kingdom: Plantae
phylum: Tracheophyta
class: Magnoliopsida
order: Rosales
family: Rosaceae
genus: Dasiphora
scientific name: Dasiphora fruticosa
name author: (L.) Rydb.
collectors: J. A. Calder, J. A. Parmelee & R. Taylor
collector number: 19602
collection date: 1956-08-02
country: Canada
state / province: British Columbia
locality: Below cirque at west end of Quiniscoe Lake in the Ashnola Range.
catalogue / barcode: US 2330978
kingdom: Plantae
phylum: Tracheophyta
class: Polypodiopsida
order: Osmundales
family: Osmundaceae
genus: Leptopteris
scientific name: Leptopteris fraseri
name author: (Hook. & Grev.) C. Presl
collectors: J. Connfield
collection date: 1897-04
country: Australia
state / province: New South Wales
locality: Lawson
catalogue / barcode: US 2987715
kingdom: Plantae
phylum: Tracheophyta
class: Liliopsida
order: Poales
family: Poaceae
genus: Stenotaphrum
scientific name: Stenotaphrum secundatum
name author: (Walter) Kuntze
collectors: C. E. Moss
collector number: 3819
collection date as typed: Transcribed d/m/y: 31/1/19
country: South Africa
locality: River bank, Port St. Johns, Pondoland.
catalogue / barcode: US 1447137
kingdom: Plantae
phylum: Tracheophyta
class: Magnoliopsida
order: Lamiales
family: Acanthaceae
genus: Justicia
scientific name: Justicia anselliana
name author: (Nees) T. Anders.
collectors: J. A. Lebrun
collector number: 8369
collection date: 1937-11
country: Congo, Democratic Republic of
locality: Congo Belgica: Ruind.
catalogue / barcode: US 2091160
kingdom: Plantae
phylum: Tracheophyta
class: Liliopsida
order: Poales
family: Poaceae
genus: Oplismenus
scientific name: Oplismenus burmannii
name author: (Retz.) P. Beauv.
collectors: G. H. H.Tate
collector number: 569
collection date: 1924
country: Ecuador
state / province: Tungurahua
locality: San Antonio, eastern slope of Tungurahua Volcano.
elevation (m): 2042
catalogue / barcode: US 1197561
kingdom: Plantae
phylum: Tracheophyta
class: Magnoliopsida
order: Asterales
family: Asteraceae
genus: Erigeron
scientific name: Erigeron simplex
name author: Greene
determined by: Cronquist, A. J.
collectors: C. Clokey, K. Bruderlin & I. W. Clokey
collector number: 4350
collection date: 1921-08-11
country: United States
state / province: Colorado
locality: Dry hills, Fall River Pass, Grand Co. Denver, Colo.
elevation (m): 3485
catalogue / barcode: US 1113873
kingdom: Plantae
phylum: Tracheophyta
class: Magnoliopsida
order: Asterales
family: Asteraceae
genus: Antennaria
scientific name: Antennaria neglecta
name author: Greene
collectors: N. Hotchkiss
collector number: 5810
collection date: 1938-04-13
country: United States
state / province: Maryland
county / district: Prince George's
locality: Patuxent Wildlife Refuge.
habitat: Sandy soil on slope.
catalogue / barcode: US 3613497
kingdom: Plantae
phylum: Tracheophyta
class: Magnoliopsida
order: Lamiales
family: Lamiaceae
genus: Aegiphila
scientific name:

### [Directive]
Copy the data above word for word, from the start through the line containing "genus: Oplismenus", with both ends included.

### [Result for this exercise]
kingdom: Plantae
phylum: Tracheophyta
class: Magnoliopsida
order: Rosales
family: Rosaceae
genus: Dasiphora
scientific name: Dasiphora fruticosa
name author: (L.) Rydb.
collectors: J. A. Calder, J. A. Parmelee & R. Taylor
collector number: 19602
collection date: 1956-08-02
country: Canada
state / province: British Columbia
locality: Below cirque at west end of Quiniscoe Lake in the Ashnola Range.
catalogue / barcode: US 2330978
kingdom: Plantae
phylum: Tracheophyta
class: Polypodiopsida
order: Osmundales
family: Osmundaceae
genus: Leptopteris
scientific name: Leptopteris fraseri
name author: (Hook. & Grev.) C. Presl
collectors: J. Connfield
collection date: 1897-04
country: Australia
state / province: New South Wales
locality: Lawson
catalogue / barcode: US 2987715
kingdom: Plantae
phylum: Tracheophyta
class: Liliopsida
order: Poales
family: Poaceae
genus: Stenotaphrum
scientific name: Stenotaphrum secundatum
name author: (Walter) Kuntze
collectors: C. E. Moss
collector number: 3819
collection date as typed: Transcribed d/m/y: 31/1/19
country: South Africa
locality: River bank, Port St. Johns, Pondoland.
catalogue / barcode: US 1447137
kingdom: Plantae
phylum: Tracheophyta
class: Magnoliopsida
order: Lamiales
family: Acanthaceae
genus: Justicia
scientific name: Justicia anselliana
name author: (Nees) T. Anders.
collectors: J. A. Lebrun
collector number: 8369
collection date: 1937-11
country: Congo, Democratic Republic of
locality: Congo Belgica: Ruind.
catalogue / barcode: US 2091160
kingdom: Plantae
phylum: Tracheophyta
class: Liliopsida
order: Poales
family: Poaceae
genus: Oplismenus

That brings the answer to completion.